On April 11, 2013, the Division made an ex parte submission to the FCC in “In the Matter of Policies Regarding Mobile Spectrum Holdings” (WT Docket No. 12-269), which reviewed “the importance of spectrum to competition and innovation in the wireless industry.” In this submission, the Division stated its belief that “a set of well-defined, competition-focused rules for spectrum acquisitions, particularly in auctions, would best serve the dual goals of putting spectrum to use quickly and promoting consumer welfare in wireless markets.” The Division explained that a “carrier’s position in low-frequency spectrum may determine its ability to compete in offering a broad service area, including its ability to provide coverage efficiently in rural areas.” The Division’s submission concluded “that rules that ensure that smaller nationwide networks, which currently lack substantial low-frequency spectrum, have an opportunity to acquire such spectrum could improve the competitive dynamic among nationwide carriers and benefit consumers.”

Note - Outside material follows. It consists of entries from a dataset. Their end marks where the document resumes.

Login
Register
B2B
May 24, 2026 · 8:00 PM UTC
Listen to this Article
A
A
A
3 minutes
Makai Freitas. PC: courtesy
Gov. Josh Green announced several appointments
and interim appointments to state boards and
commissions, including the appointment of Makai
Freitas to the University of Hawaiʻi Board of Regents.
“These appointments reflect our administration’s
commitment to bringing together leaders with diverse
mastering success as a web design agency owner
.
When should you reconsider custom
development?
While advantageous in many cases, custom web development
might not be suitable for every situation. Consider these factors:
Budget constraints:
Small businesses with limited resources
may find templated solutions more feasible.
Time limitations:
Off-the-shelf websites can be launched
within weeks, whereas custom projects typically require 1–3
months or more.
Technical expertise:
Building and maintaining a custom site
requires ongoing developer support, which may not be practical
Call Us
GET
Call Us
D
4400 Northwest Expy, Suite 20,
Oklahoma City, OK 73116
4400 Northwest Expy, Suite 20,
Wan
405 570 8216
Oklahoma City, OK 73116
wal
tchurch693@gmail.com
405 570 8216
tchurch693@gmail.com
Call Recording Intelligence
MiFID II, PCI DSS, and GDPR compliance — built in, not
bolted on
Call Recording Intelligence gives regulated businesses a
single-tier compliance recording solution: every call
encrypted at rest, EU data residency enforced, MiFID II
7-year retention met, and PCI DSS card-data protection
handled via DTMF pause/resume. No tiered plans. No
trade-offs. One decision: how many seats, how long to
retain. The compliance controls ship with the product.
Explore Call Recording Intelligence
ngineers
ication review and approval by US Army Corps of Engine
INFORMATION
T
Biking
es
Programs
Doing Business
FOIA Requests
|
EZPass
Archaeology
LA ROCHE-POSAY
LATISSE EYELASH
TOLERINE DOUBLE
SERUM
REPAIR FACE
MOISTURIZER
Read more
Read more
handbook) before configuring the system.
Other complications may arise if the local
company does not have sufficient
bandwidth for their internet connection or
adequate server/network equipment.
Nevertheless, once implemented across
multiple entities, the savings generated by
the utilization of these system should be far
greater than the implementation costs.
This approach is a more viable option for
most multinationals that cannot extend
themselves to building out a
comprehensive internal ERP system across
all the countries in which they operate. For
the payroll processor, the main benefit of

On February 7, 2014, the Division issued a statement on its decision to close its investigation into Samsung’s use of its standards-essential patents. The statement explained that the Division’s investigation had focused on “Samsung’s attempts to use its SEPs to obtain exclusion orders from the U.S. International Trade Commission (ITC) relating to certain iPhone and iPad models.” It stated that, after the U.S. Trade Representative disapproved the exclusion order issued by the ITC against Apple at Samsung’s request, the Division “determined that no further action is required at this time,” but that the Division “will continue to monitor further developments in this area.” The closing statement also noted that, throughout the investigation, the Division “worked closely and consulted frequently with its colleagues at the European Commission” and that this “cooperation underscores the agencies’ common concerns over the potential harm to competition that can result from the anticompetitive use of SEPs.”
On June 20, 2013, the Division closed its investigation of Delta Air Lines’ acquisition of an equity interest in Virgin Atlantic Airways. The closing statement recounted that, in December 2012, Delta and Virgin “reached an agreement to establish a joint venture on flights between North America and the United Kingdom. At the same time, Delta entered an agreement to acquire the 49 percent stake in Virgin Atlantic currently held by Singapore Airlines for $360 million. Virgin Group will retain the majority 51 percent stake.” It explained that “[a]fter a thorough investigation of the competitive effects of the proposed equity investment and joint venture, the Antitrust Division concluded that the facts and circumstances did not warrant further investigation or action.” The statement also observed that the Division and the European Commission “cooperated closely throughout the course of their respective investigations, with frequent contact between the agencies.”